Simonov wrote down Stalin’s words:12
But here’s the sort of theme which is very important and which writers ought to take an interest in. This is the theme of our Soviet patriotism. If you take average members of our intelligentsia, the scholarly intelligentsia, professors and doctors, their feeling of Soviet patriotism has been inadequately nourished in them. They engage in an unjustified grovelling before foreign culture. They all feel themselves still immature and not quite 100 per cent personalities; they’ve got used to the position of eternal pupils.
Stalin continued:13
This is a backward tradition and it can be traced from Peter the Great. Peter had some good ideas but too many Germans soon established themselves; this was a period of grovelling before the Germans. Just look, for example, at how hard it was for [the eighteenth-century Russian polymath] Lomonosov to breathe, at how hard it was for him to work. First it was the Germans, then the French. There was much grovelling before foreigners, before shits.
Although Stalin was an admirer of Peter the Great, he was setting himself up as a ruler who could finally eradicate the syndrome of the feelings of inferiority characteristic of Russian intellectual life since the Petrine epoch.

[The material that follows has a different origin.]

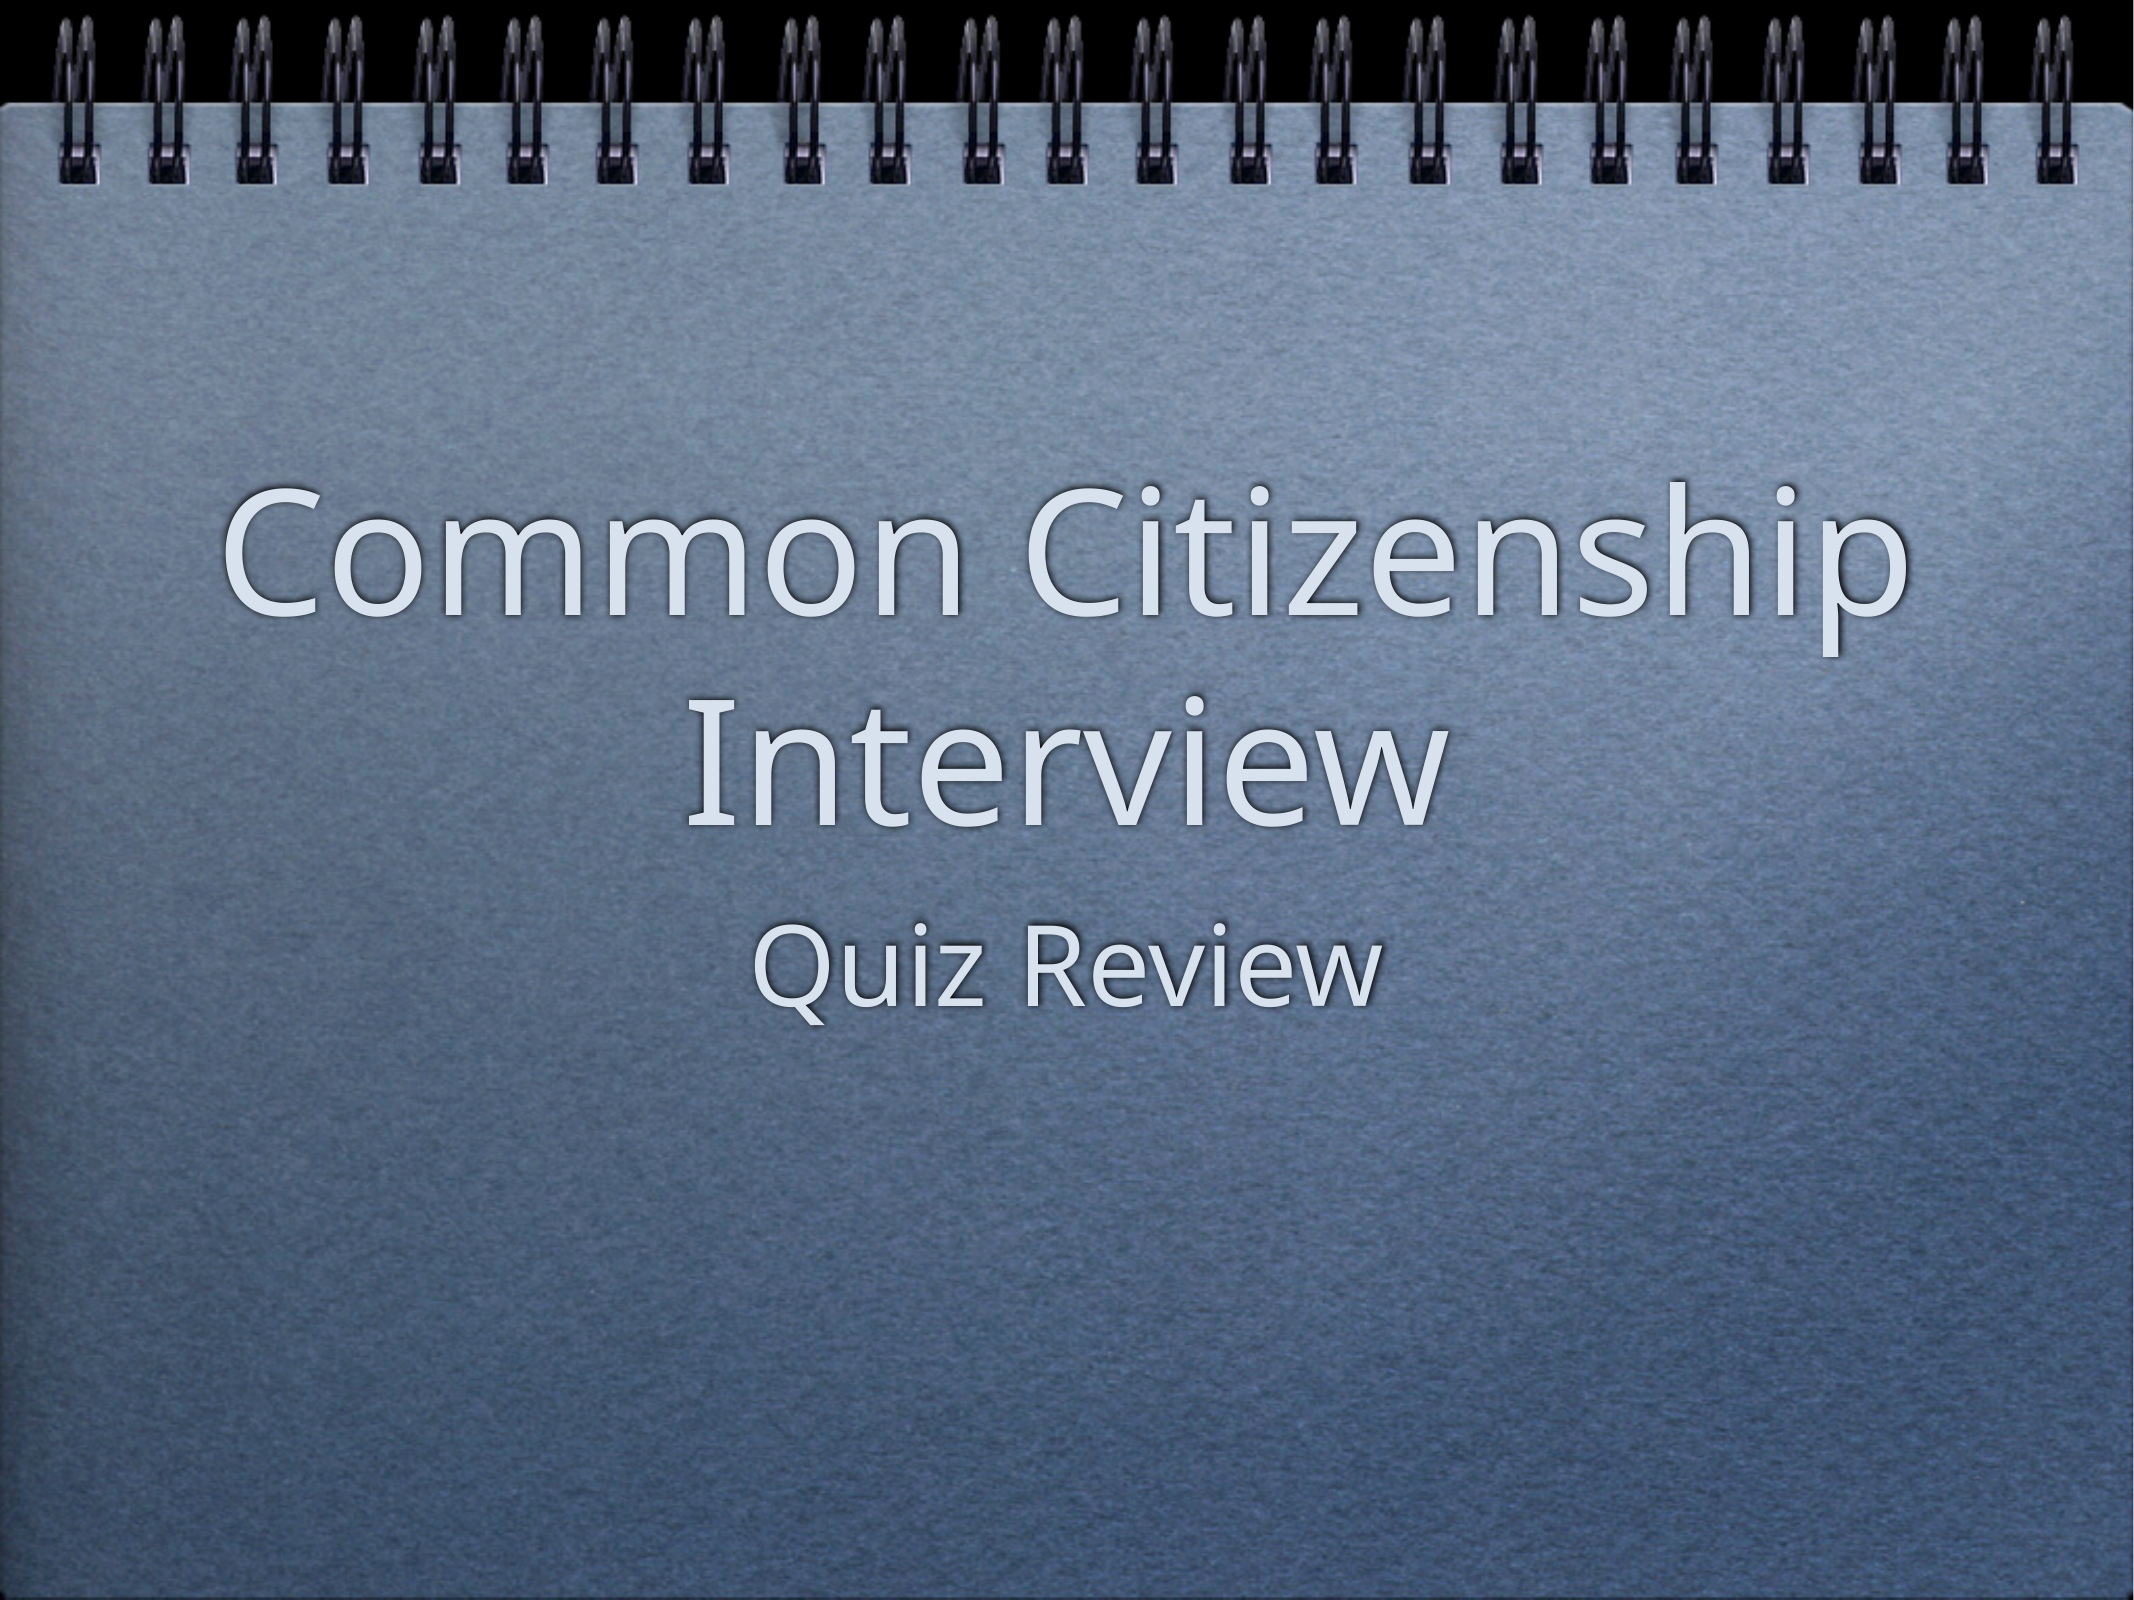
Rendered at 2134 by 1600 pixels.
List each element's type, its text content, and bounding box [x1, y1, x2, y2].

picture [0, 0, 2134, 1600]
list Quiz Review [129, 885, 2005, 1409]
title Common Citizenship Interview [129, 391, 2005, 869]
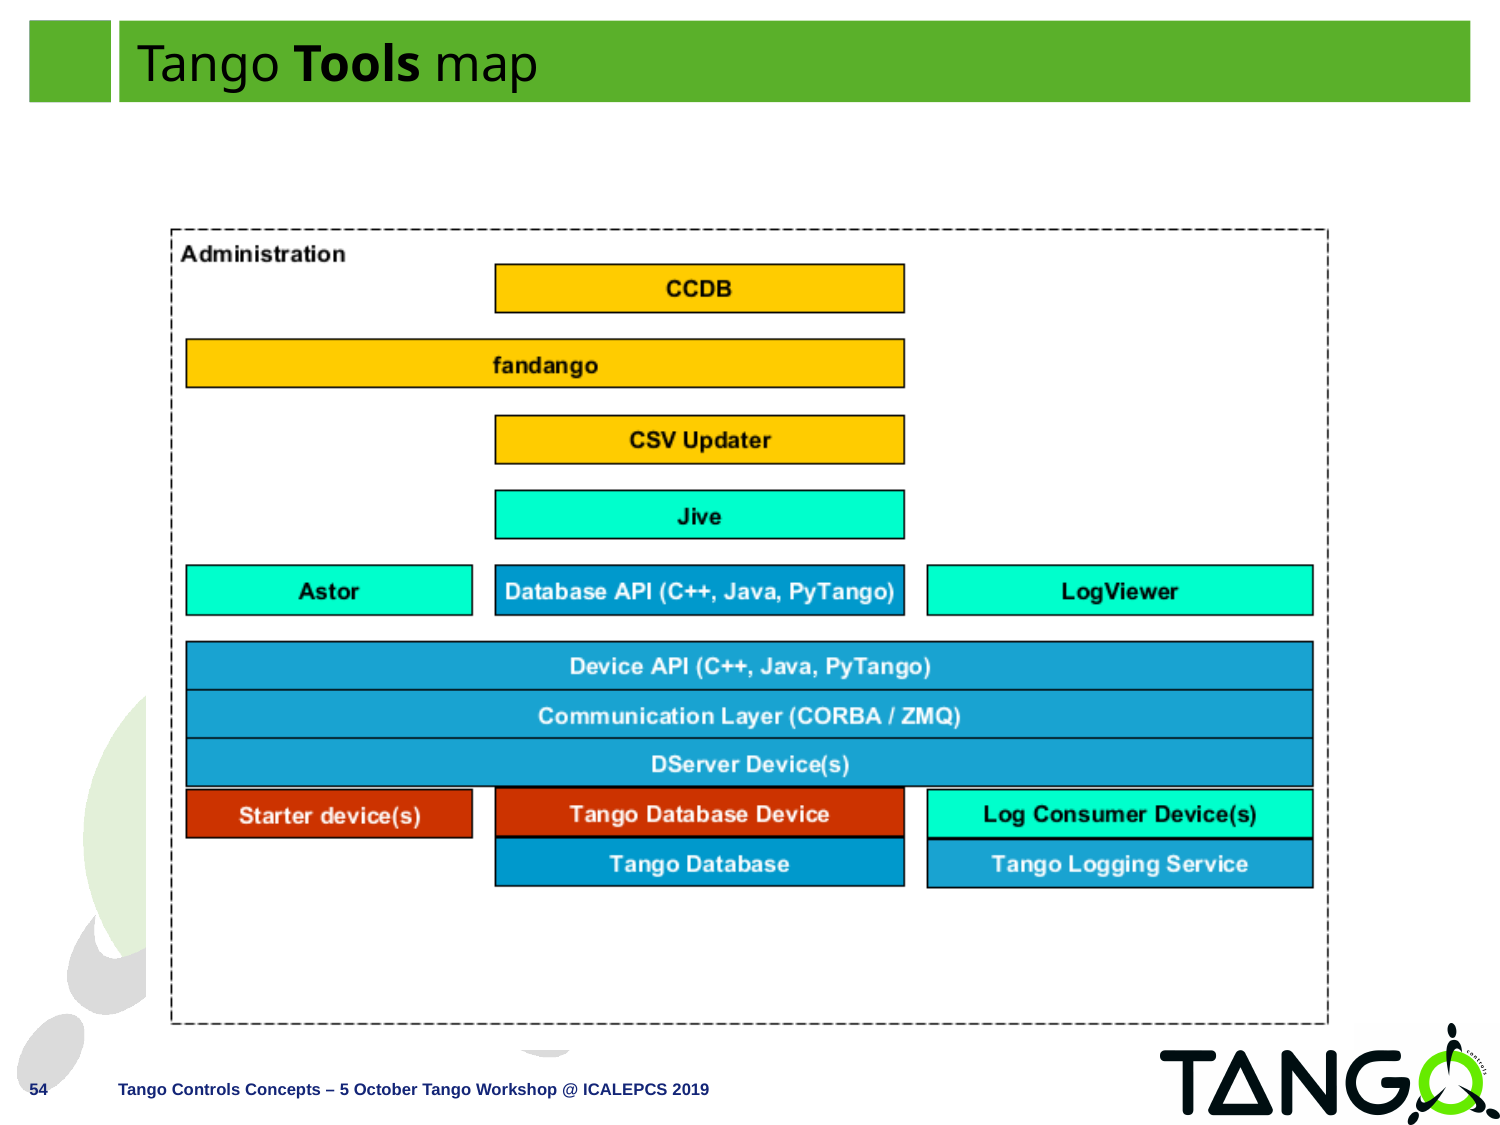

By the Second World War he had stopped deluding himself that he could increase his control over the Soviet order, but in most ways he was proud of what he had consolidated.14 He acknowledged that great changes would have to take place before the communism of Marx, Engels and Lenin could be realised. Yet he inserted his own peculiar ideas. In the 1920s he had of course stirred up controversy by saying that socialism could be constructed in a single country surrounded by hostile capitalist states. This had contrasted with the convention of Bolshevik theorists, including Lenin, that there would have to be more than one powerful state committed to socialism before such construction could be completed. Before the war Stalin had gone further by suggesting that the building of communism — the perfect stateless form of society dreamed about by Marxists until his emergence — could be started in the USSR on its own.15
Stalin had explained his idea to the Eighteenth Party Congress in March 1939: ‘Shall our state also be retained in the period of communism? Yes, it will be retained unless capitalist encirclement is liquidated and unless the danger of military attack from abroad is liquidated.’16 He gave no indication of how the state would, as Lenin had anticipated in The State and Revolution in 1917–18, ‘wither away’. Molotov brought this theoretical inadequacy to Stalin’s attention. The root of the problem could be traced back to the assertion in the USSR Constitution of 1936 that the Soviet state functioned on the principle of from each according to his abilities, to each according to his work. As Molotov had argued, this was not the real state of affairs in the USSR. Socialism was not yet near to completion. It was especially wrong to treat the kolkhozes as a socialist form of economy. Huge unfairness existed in the administration of society. Molotov also rejected the whole contention that socialism could be brought to completion in a single country. Building could start; it could be continued. Yet it could not be consummated.17 Stalin understood what Molotov was saying but fobbed him off: ‘I recognise theory, but I understand things like this: this is life and not theory.’18 Life, as Stalin saw it from the late 1930s, required the spreading of pride in the existing order of state and society even if this involved sullying the purity of Leninist doctrines.